The Knights of Father Mathew was a Catholic temperance society founded by Fr Theobald Matthew in Ireland which promoted complete abstinence from intoxicating liquors.

== History ==
It was founded in Cork in 1838 by Theobald Mathew, a Capuchin friar – generally known as Father Mathew. Under his influence, branches the organization spread throughout Ireland, though it was badly disrupted by the Great Irish Famine of 1846 to 1849. Father Mathew also travelled in England and Scotland (1842) and in the United States (1849 to 1851) to preach temperance. It is estimated that 7,000,000 took the pledge of abstinence under his influence.

Father Mathew began his work in the U.S. in 1849, at which time he was entertained by the President and granted a seat within the bar of the Senate and on the floor of the House. Only one foreigner, General Lafayette, had previously been given that honor. He was also lauded on the occasion by famous statesman Henry Clay.

Father Mathew spent two and a half years in the U.S., traveled 37,000 miles, visited 25 states, administered the temperance pledge in over 300 cities and towns to an estimated more than 500,000 people.

The Knights of Father Mathew organization in the U.S. was established in St.
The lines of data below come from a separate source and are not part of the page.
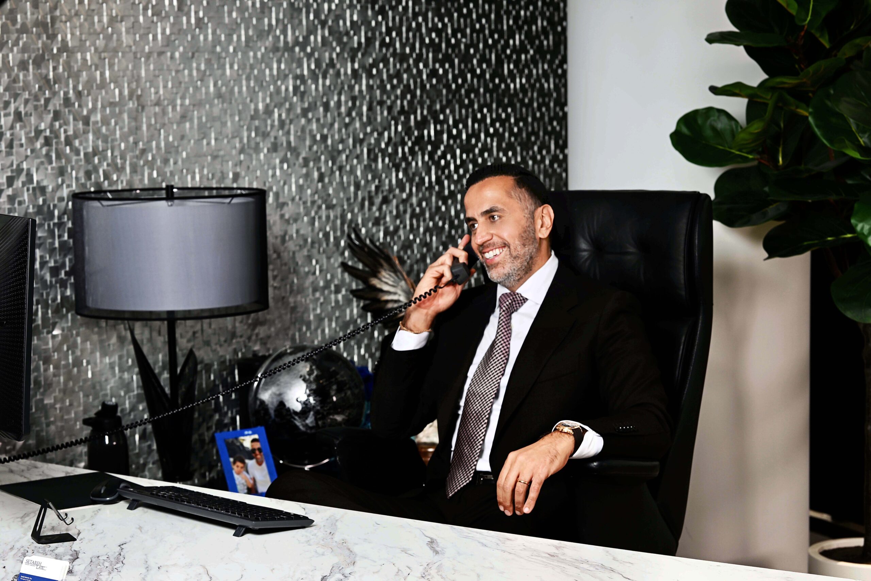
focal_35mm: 85
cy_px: 290
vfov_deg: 16.1
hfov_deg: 23.9
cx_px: 436
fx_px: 2056
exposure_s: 1/160
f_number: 6.3
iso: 160
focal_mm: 85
Louis, Missouri, on 26 April, 1872. At this time, it was an fraternal society limited to Irish immigrants.

In 1881, it added life insurance as a benefit available to members. Chapters or “councils” were permitted to organize branches of Catholic women that were called "Ladies' Auxiliaries of the Knights of Father Mathew." The Ladies' Auxiliaries were especially active in promoting temperance among children. Both the Knights of Father Mathew affiliated with the Catholic Total Abstinence Union of America in 1895, as did the Ladies' Auxiliaries of the Knights of Father Mathew.

Some members were buried with KFM or K. of F. M. – Knights of Father Mathew – or LAKFM – Ladies Auxiliary of the Knights of Father Mathew on their tombstones.
=== 1900s ===
In early 1900s expanded to include non-Irish Catholics, especially second-generation English-speaking German immigrants In 1915, renamed the Knights and Ladies of Father Matthew when women were admitted to full membership. Membership declined in the 1920s and the organization disbanded in 1931.